**The problem:** Rewrite the lines of the listing below, from the line containing "pose: elev=233.0 azim=61.3" through the end of the listing, as a Markdown table with the columns Row and Line, omitting blank lines. Leave the pictures out of the table.

Stored items:
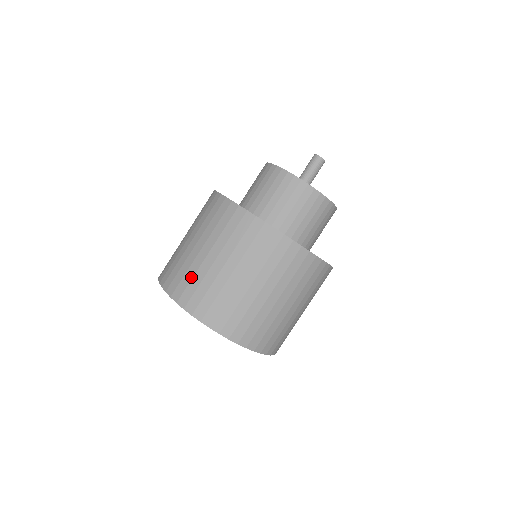
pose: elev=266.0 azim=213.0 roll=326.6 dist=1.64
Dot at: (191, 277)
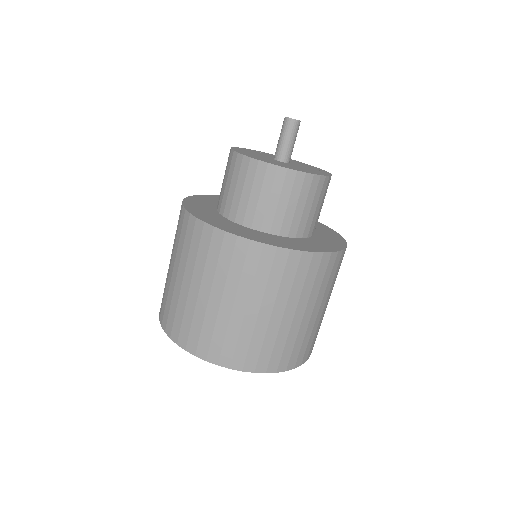
Dot at: (190, 320)
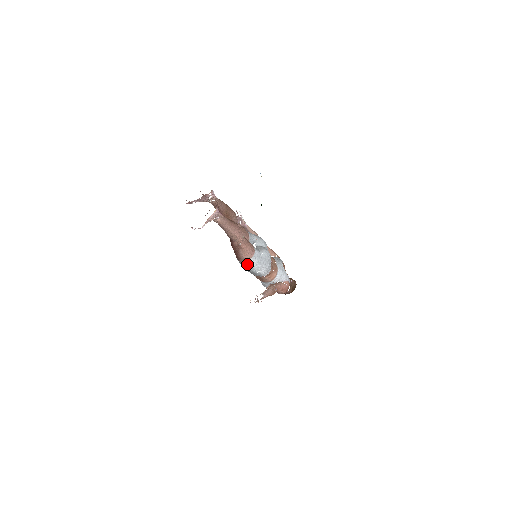
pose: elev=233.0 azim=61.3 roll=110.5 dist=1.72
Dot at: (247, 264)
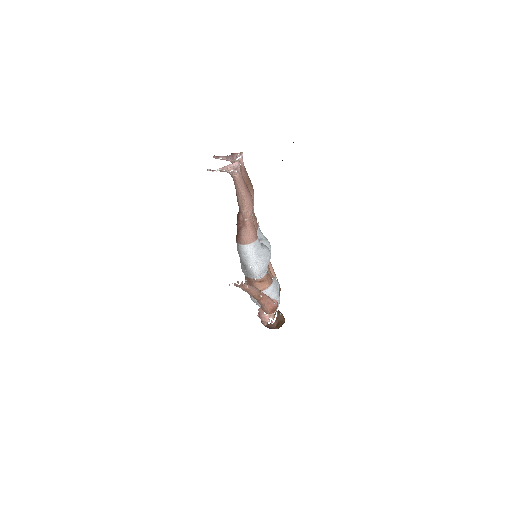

**Completed task:**
| Row | Line |
|---|---|
| 1 | pose: elev=233.0 azim=61.3 roll=110.5 dist=1.72 |
| 2 | Dot at: (247, 264) |